How To Get Started On Staking

Written by allnodes | Published 2022/11/04
Tech Story Tags: crypto | cryptocurrency | staking | proof-of-stake | crypto-trading | blockchain | blockchain-technology | blockchain-development

TLDRBy staking, you are locking up your PoS collateral in exchange for actively partaking in verifying transactions and creating new blocks. As such, you're becoming an honest participant in the network since you have a stake to lose if you are not. Staking secures the network, backs the price of its native token and contributes to decentralization. In exchange for the stake, you receive staking rewards or percentage yield, typically in the same coin, paid regularly and almost always higher than any interest rate of traditional savings accounts or payments on treasury bonds.via the TL;DR App

Staking is a way to make money from your idle Proof-of-Stake (PoS) cryptocurrency without trading while getting genuinely involved with its network. By staking, you are locking up your PoS collateral in exchange for actively partaking in verifying transactions and creating new blocks. As such, you're becoming an honest participant in the network since you have a stake to lose if you are not. Staking secures the network, backs the price of its native token and contributes to decentralization. In exchange for the stake, you receive staking rewards or percentage yield, typically in the same coin, paid regularly and almost always higher than any interest rate of traditional savings accounts or payments on treasury bonds.

Also, it is important to point out that there are no guarantees when it comes to staking, just like there are no guarantees in crypto trading or stock investing, for that matter. This article breaks down the steps for starting staking if you can handle some risks.

1)  Determine how to stake

Bear in mind that validating transactions is more complex and time-consuming if you run your own node or easier and safer if you host your node with a reliable provider. You can also delegate your stake to a validator and save the time and money required for special staking hardware, software, maintenance, and extensive expertise.

2)  Decide on your staking goals and risk tolerance

Your staking goals can be short or long-term with varying degrees of risk. Some PoS protocols require substantial collateral with prolonged staking periods and moderate yield, but these might be established or less risky networks, solving real problems and spurring innovation.

Newer PoS blockchains may be riskier but generate hefty APR with shorter staking duration requirements and unbonding periods which is how quickly you can withdraw your stake from the network. There is no general rule, however. Every PoS protocol is different and should be well-researched before staking.

3)  Choose where to stake

Next, it's time to choose where to stake. Your options include centralized exchanges and custodial platforms or decentralized exchanges (DEXs) and non-custodial staking platforms. The main difference between centralized and decentralized exchanges comes down to control.
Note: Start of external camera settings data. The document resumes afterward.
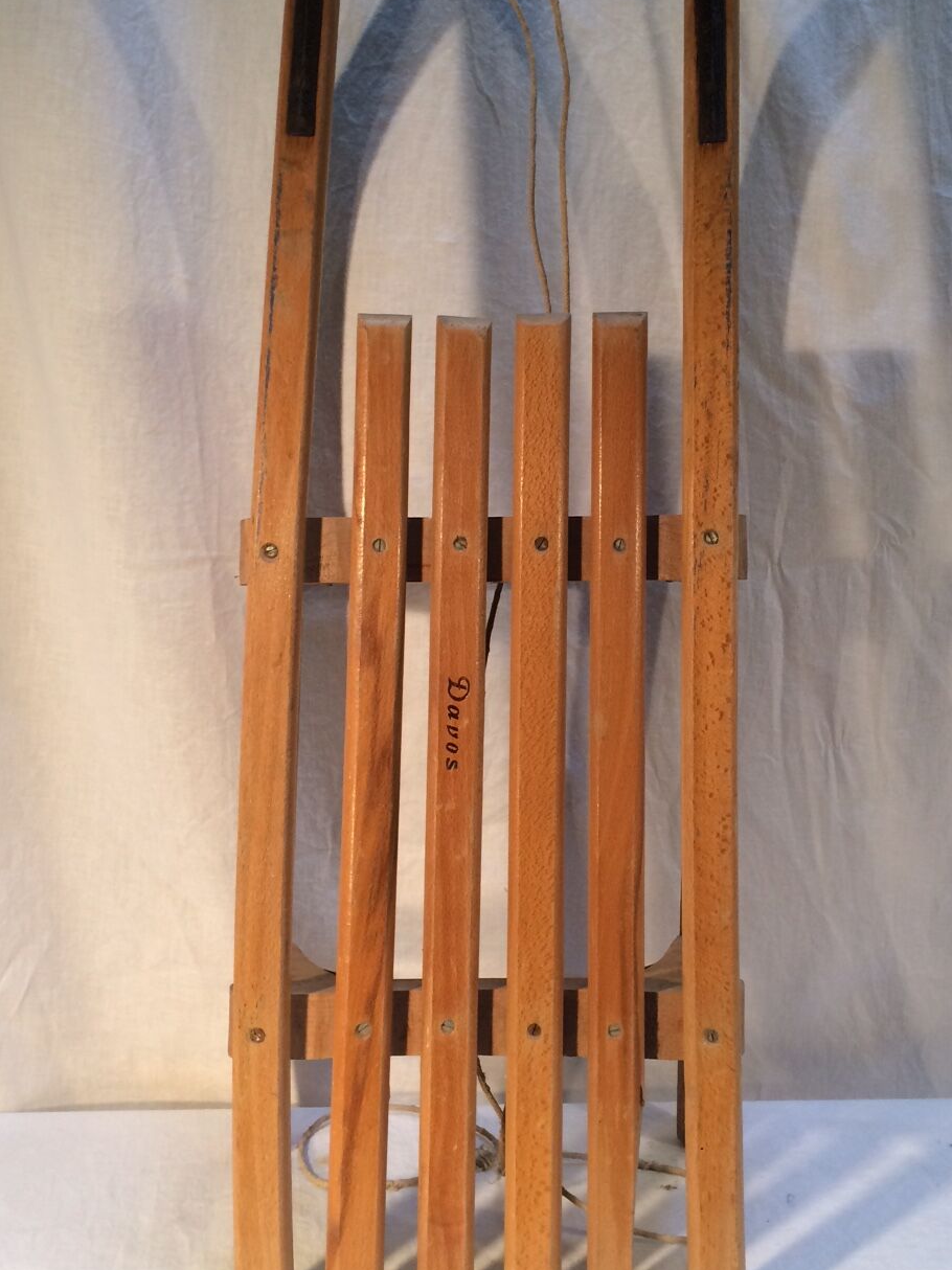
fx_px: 1431
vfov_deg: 47.7
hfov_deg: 36.8
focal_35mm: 39
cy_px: 547
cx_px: 522
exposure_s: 1/33
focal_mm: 4.15
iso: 50
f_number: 2.2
Centralized entities offer staking services for an unclear percentage of your rewards in exchange for complete control of your digital assets. In addition, your staking rewards are often lower, sometimes substantially, than rewards from DEXs or non-custodial entities for the same protocol.
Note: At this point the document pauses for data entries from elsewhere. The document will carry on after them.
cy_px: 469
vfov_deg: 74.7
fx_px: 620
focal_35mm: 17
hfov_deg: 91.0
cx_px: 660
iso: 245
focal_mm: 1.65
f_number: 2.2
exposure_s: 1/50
Yet, it is the easiest type of staking.

Non-custodial staking platforms, on the other hand, have no access to your digital funds. They provide node hosting or delegation services for a fixed monthly payment or commission fee. The more reputable platforms are invested in maximizing their members' staking rewards. And their intuitive UX and UI make staking simple, fast, and efficient. You are more involved with a non-custodian, more vigilance is required since you are in control over your assets, but the rewards are greater. So, it's something to consider.

4)  Invest in a hardware wallet

Please invest in a hardware wallet if you decide to stake on a non-custodial platform or DEXs. Keeping your assets in a hardware wallet is generally a good practice, especially if you are just holding. Your goal is to secure your funds, making it very hard for someone to steal even if you lose the physical device. Plus, staking is fully integrated with some hardware wallets, so it's a question of necessity if you are your own custodian.

5)  Select the right validator

When you use custodial services, you don't have a say in where your stake goes, nor do you know. But when delegating on your own, selecting a trustworthy validator will ensure the safety of your stake and reward. Slashing or loss of funds and jailing or loss of rating and subsequent staking rewards occurs when a validator misbehaves. Again, proper research will help avoid such validators.

You are looking at reliability, reputation, and rates, of course. A reliable validator is always online, measured by uptime. An uptime of 99.9% SLA or higher is desirable. You can infer a validator's reputation through reviews, valid and ongoing online presence, and other publicly disclosed information. If hosting your own node, look for reasonable monthly fees that align with your node's infrastructure requirements. And if delegating, look for commission fees between 0 and 10% but keep in mind that zero percent is not forever, and validators reserve the right to increase their node operating fees at any time.

6)  Learn to auto-compound!

The compounding effect is the ultimate way to accumulate higher profits from staking rewards. It is a reward on the initial staked amount that has collected staking rewards or interest on interest. The more you auto-compound, the higher your return.

Automated auto-compounding is possible for some protocols on decentralized applications (DApps) and selected non-custodial staking platforms. Manual auto-compounding is available for most PoS protocols but requires more involvement. Nevertheless, it is entirely worth learning about.